Molly dice que tengo la manía de buscar inspiración hasta en las señales del baño, y no lo niego. Me gusta observar, tomar fotos y encontrar combinaciones de colores en los lugares más raros. Ahora que íbamos al campo, estaba segura de que volvería con un millón de ideas nuevas para mis diseños.

Además, Molly siempre termina siendo mi modelo involuntaria… aunque mis favoritos siguen siendo sus hermanos gemelos, dos revoltosos que jamás dicen que no a una sesión de fotos improvisada. Les encanta disfrazarse, posar y molestar a Molly cada vez que les pido ayuda. Según ellos, “es arte”, aunque una vez terminaron envueltos en cortinas y con coronas hechas de espagueti seco.

Lo que me recordó el motivo de nuestro viaje: sus padres celebraban su cuadragésimo aniversario de bodas.

Molly había pasado toda la semana preparando un regalo especial con ayuda de sus hermanos —aunque, conociendo a los gemelos, eso incluía travesuras, bromas y quizá una serenata improvisada con guitarra desafinada—.

—¿Lista? —Molly me miró con esos ojos violeta llenos de brillo.

—Lista. —Cerré la maleta; me subí para que el cierre corriera. Funciona. Técnica patentada.

Salimos arrastrando bultos, maletas con rueditas y todo un arsenal de cosas que bien podrían abastecer a una mudanza completa.
Entre los materiales didácticos de Molly, mi cámara, telas, bocetos, y una cantidad absurda de snacks “por si acaso”, parecíamos dos exploradoras rumbo a una expedición al Polo Norte.

El encargado del maletero nos miró con una mezcla de resignación y respeto. No sé si por nuestra determinación o por el volumen de cosas que llevábamos. Una a una, las maletas, cajas, bolsas, tubos con cartulinas y una misteriosa caja llena de muñequitos didácticos fueron desapareciendo bajo el autobús como si alimentáramos a una bestia hambrienta. Al final, el hombre suspiró, limpió el sudor de su frente y nos entregó diez boletitos numerados colgando de un cordón.

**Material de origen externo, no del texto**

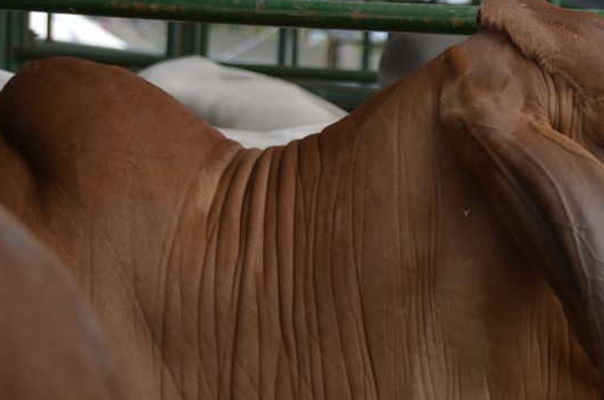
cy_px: 278
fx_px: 2610
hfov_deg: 13.1
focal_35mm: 156
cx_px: 475
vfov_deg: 8.7
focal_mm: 62
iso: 200
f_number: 4.8
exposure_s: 1/400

—¿Todo esto es suyo? —preguntó con un tono entre incrédulo y divertido.

—Eh… depende de a qué llame “todo” —respondí, mirando a Molly, que sonreía culpable.

Entre el equipaje y los materiales, ocupamos “casi” la mitad del portaequipaje del autobús. Los otros pasajeros esperaban con una paciencia digna de santos, algunos levantando las cejas, otros conteniendo la risa. Incluso el pobre conductor del Uber que nos trajo seguía ahí, viendo cómo su cajuela había quedado traumatizada. Parte del equipaje viajó conmigo en el asiento trasero, otra parte en el delantero… y el resto, milagrosamente, en el techo.

En retrospectiva, habría sido más sensato mandar todo por paquetería, pero, Molly no quería dejar viajar solos a sus “bebés”.

—Solo es un fin de semana, Molly… no una temporada completa en La Casa del Campo —bromeé mientras subía al autobús.

Ella me sacó la lengua y abrazó una caja con tanto amor que juraría que contenía oro.
—Ríete, pero aquí va todo lo que preparé para la clase de mis papás —respondió con orgullo.